Breast cancer is a highly heterogeneous disease; heterogeneity is often evident even within the same tumor. Cell line xenografts and genetically manipulated mouse models are more homogeneous. No single model may therefore adequately reflect the heterogeneity, and drug responsiveness, of any breast cancer subgroup. The relative homogeneity of these models may render them overpredictive or underpredictive, depending on how prevalent their phenotype is in the human disease. A prediction of high sensitivity often leads to a drug being considered a strong target for human testing. Overpredicted drugs would show limited activity/potency in human efficacy trials and so (after significant investment) experience a high attrition rate if the animal models were too sensitive. While current breast cancer models may well overpredict sensitivity relative to the human disease, it is difficult to assess underprediction because the lack of activity in preclinical animal models could lead them to be dropped early. More models (individual or panels of models) that are more representative of the heterogeneity of the human disease are probably needed. For example, relatively few breast cancer models show clinically relevant patterns of spontaneous metastasis from primary tumors.

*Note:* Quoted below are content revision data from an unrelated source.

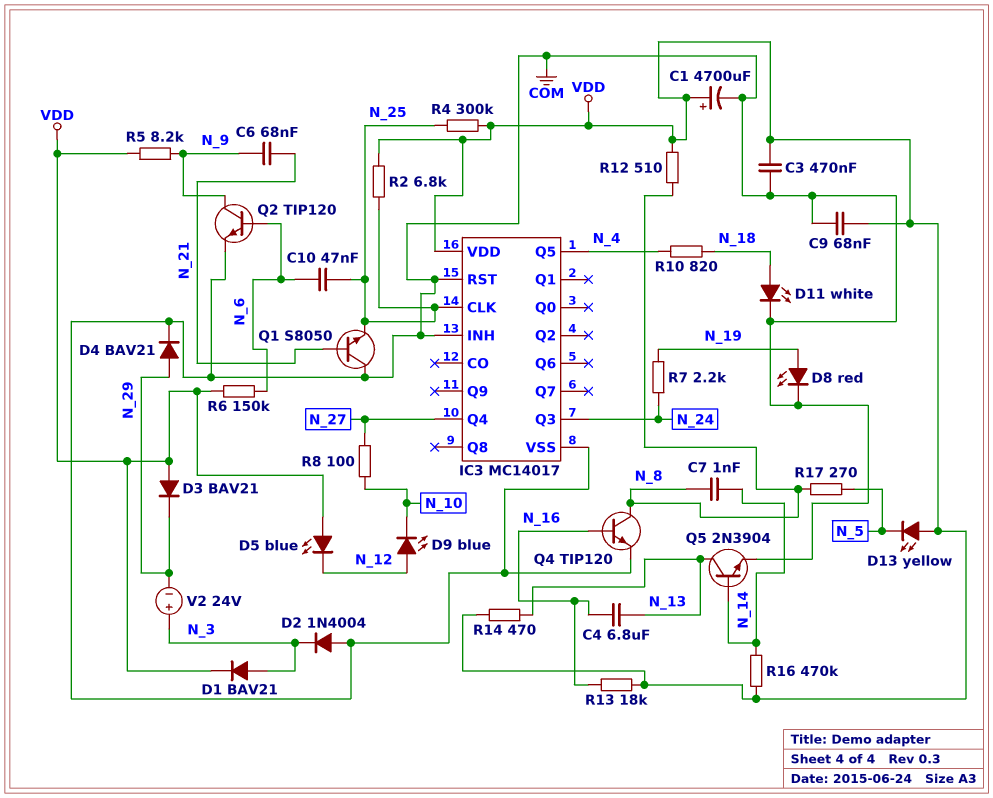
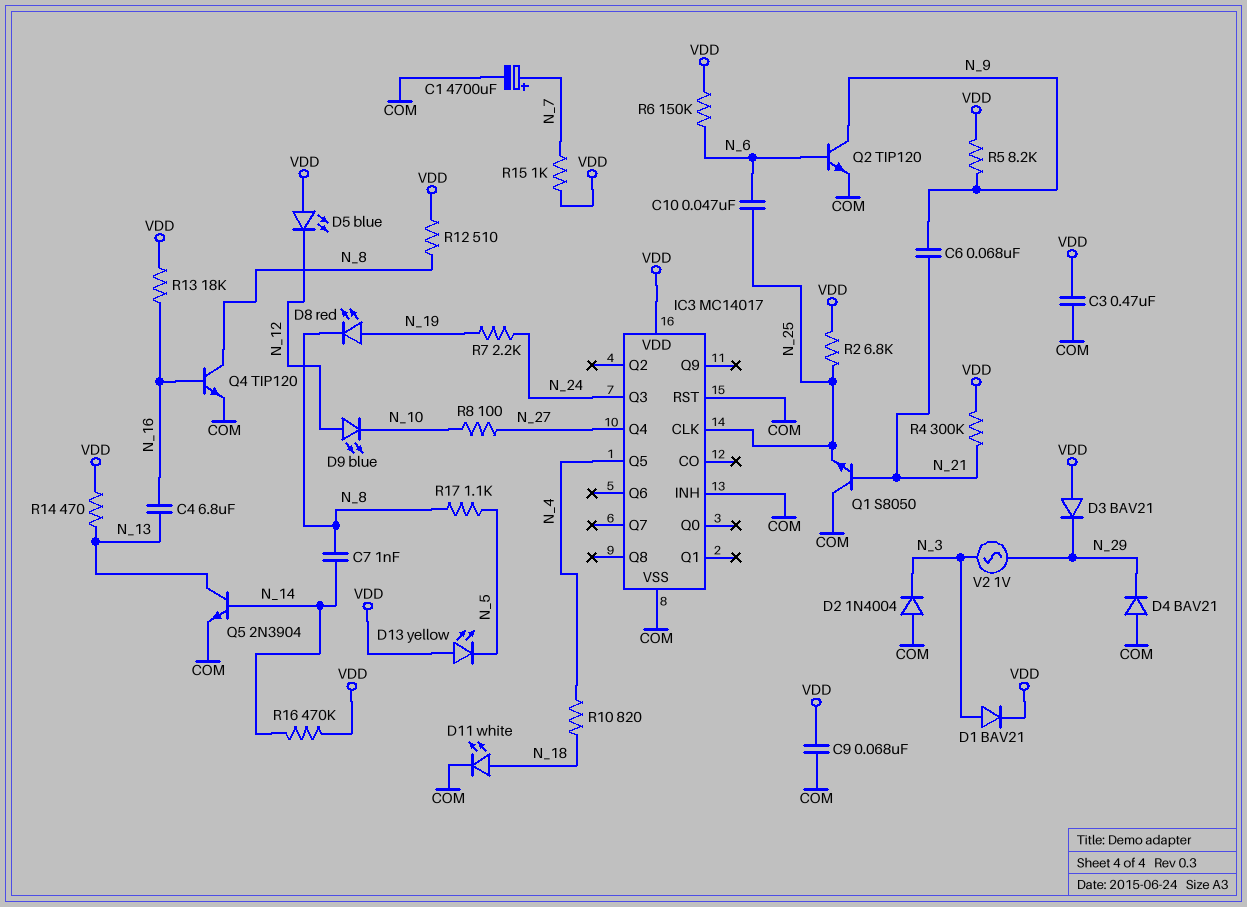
C1: 4700uF (plus VDD, minus COM) -> 4700uF (plus N_7, minus COM)
D4: diode BAV21 (A N_29, K COM) -> diode BAV21 (A COM, K N_29)
D8: LED red (A N_19, K COM) -> LED red (A N_19, K N_8)
R4: 300k (N_25, VDD) -> 300k (N_21, VDD)
R15: none -> 1k (N_7, VDD)
R17: 270 (N_5, N_8) -> 1.1k (N_5, N_8)
V2: 24V (plus N_3, minus N_29) -> AC 1V (N_3, N_29)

Once a drug is approved for a specific disease, it may be used for other indications. This off-label usage is increasing and is potentially problematic [25], particularly if applied without adequate prior experimentation. The failure (poor activity, unpredictable toxicity) of some new combinations may reflect a lack of rigorous preclinical investigation. Since there is no a priori requirement for animal efficacy studies, clinical trials may be designed primarily from in vitro data where adverse pharmacokinetic, pharmacodynamic, toxicologic, and/or molecular feedback signaling interactions may be inadequately modeled. Adverse interactions could be missed, such as increased toxicity and/or reduced therapeutic efficacy.

Conclusions and comments

The use of animal models for safety testing of investigational drugs may be imperfect but is likely to continue for the foreseeable future. While the use of preclinical animal models for efficacy assessment will probably also persist, it is less clear that current preclinical animal models are entirely adequate or appropriately used (even when adequate), or that an optimal panel of such models to predict efficacy with sufficient accuracy currently exists.

Certainly, the limitations with respect to potential over-prediction/underprediction of existing models should be carefully considered during efficacy studies and in the decision to proceed to studies in humans. It is also possible that greater care is needed in the design of preclinical studies. For example, is the choice of model most appropriate and/or should multiple models be used, is orthotopic rather than subcutaneous inoculation required for xenografts, might the nature of the immunedeficient phenotype of xenografts hosts affect drug action, does the choice of species generate functionally different metabolite profiles from humans, and what are the most appropriate and rigorous endpoints for assessing efficacy [21, 22]? For off-label use/combinations, data from adequate preclinical modeling are strongly encouraged and should, perhaps, be formally required to guide the design of clinical trials (by institutional review boards if not by governments). A more accurate (predictive) preclinical animal model screening has the potential to reduce the cost, and increase the pace, of successful drug development for breast cancer.